**Activity:**
Write out all the data verbatim. Skip images.

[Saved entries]
Content starts
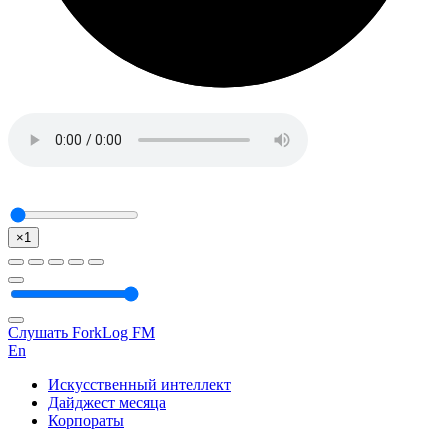
×1
Слушать ForkLog FM
En
Искусственный интеллект
Дайджест месяца
Корпораты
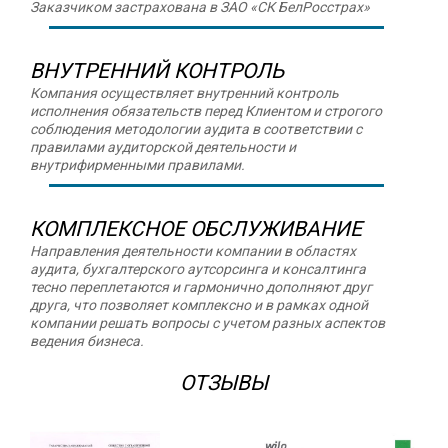
Заказчиком застрахована в ЗАО «СК БелРосстрах»
ВНУТРЕННИЙ КОНТРОЛЬ
Компания осуществляет внутренний контроль
исполнения обязательств перед Клиентом и строгого
соблюдения методологии аудита в соответствии с
правилами аудиторской деятельности и
внутрифирменными правилами.
КОМПЛЕКСНОЕ ОБСЛУЖИВАНИЕ
Направления деятельности компании в областях
аудита, бухгалтерского аутсорсинга и консалтинга
тесно переплетаются и гармонично дополняют друг
друга, что позволяет комплексно и в рамках одной
компании решать вопросы с учетом разных аспектов
ведения бизнеса.
ОТЗЫВЫ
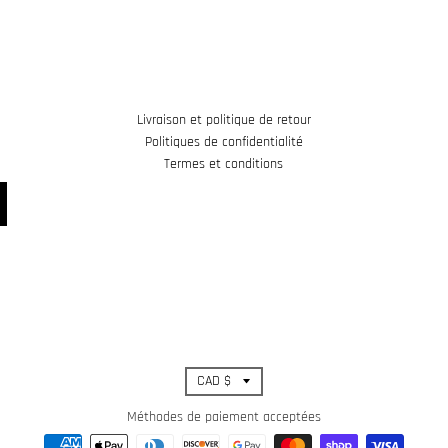
Livraison et politique de retour
Politiques de confidentialité
Termes et conditions
T
CAD $
r
Méthodes de paiement acceptées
Content ends
**Exercise response:**
×1
Слушать ForkLog FM
En
Искусственный интеллект
Дайджест месяца
Корпораты
Заказчиком застрахована в ЗАО «СК БелРосстрах»
ВНУТРЕННИЙ КОНТРОЛЬ
Компания осуществляет внутренний контроль
исполнения обязательств перед Клиентом и строгого
соблюдения методологии аудита в соответствии с
правилами аудиторской деятельности и
внутрифирменными правилами.
КОМПЛЕКСНОЕ ОБСЛУЖИВАНИЕ
Направления деятельности компании в областях
аудита, бухгалтерского аутсорсинга и консалтинга
тесно переплетаются и гармонично дополняют друг
друга, что позволяет комплексно и в рамках одной
компании решать вопросы с учетом разных аспектов
ведения бизнеса.
ОТЗЫВЫ
Livraison et politique de retour
Politiques de confidentialité
Termes et conditions
T
CAD $
r
Méthodes de paiement acceptées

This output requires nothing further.